* **Data provided**:
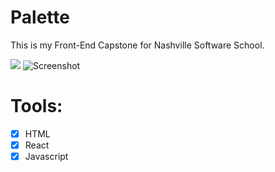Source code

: # Palette 

This is my Front-End Capstone for Nashville Software School.

![](/PaletteLogo.jpg)
![Screenshot](screenshot.png)

# Tools:

- [x] HTML 
- [x] React
- [x] Javascript 
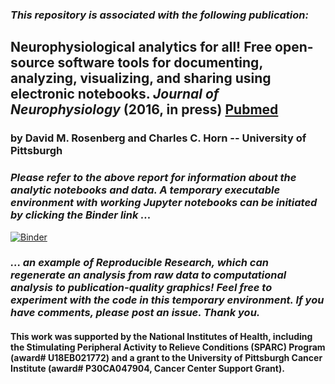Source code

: ### *This repository is associated with the following publication:*

## Neurophysiological analytics for all!  Free open-source software tools for documenting, analyzing, visualizing, and sharing using electronic notebooks. *Journal of Neurophysiology* (2016, in press) [Pubmed](https://www.ncbi.nlm.nih.gov/pubmed)

### by David M. Rosenberg and Charles C. Horn -- University of Pittsburgh

### *Please refer to the above report for information about the analytic notebooks and data. A temporary executable environment with working Jupyter notebooks can be initiated by clicking the Binder link ...*
[![Binder](http://mybinder.org/badge.svg)](http://mybinder.org/repo/cchorn/Neurophysiological-Analytics-for-All)
### *... an example of *Reproducible Research*, which can regenerate an analysis from raw data to computational analysis to publication-quality graphics! Feel free to experiment with the code in this temporary environment. If you have comments, please post an issue. Thank you.*

#### This work was supported by the National Institutes of Health, including the Stimulating Peripheral Activity to Relieve Conditions (SPARC) Program (award# U18EB021772) and a grant to the University of Pittsburgh Cancer Institute (award# P30CA047904, Cancer Center Support Grant).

* **Exercise brief**: Check each line above for the string "notebooks" and copy the ones that have it.

* **Expected answer**:
## Neurophysiological analytics for all!  Free open-source software tools for documenting, analyzing, visualizing, and sharing using electronic notebooks. *Journal of Neurophysiology* (2016, in press) [Pubmed](https://www.ncbi.nlm.nih.gov/pubmed)
### *Please refer to the above report for information about the analytic notebooks and data. A temporary executable environment with working Jupyter notebooks can be initiated by clicking the Binder link ...*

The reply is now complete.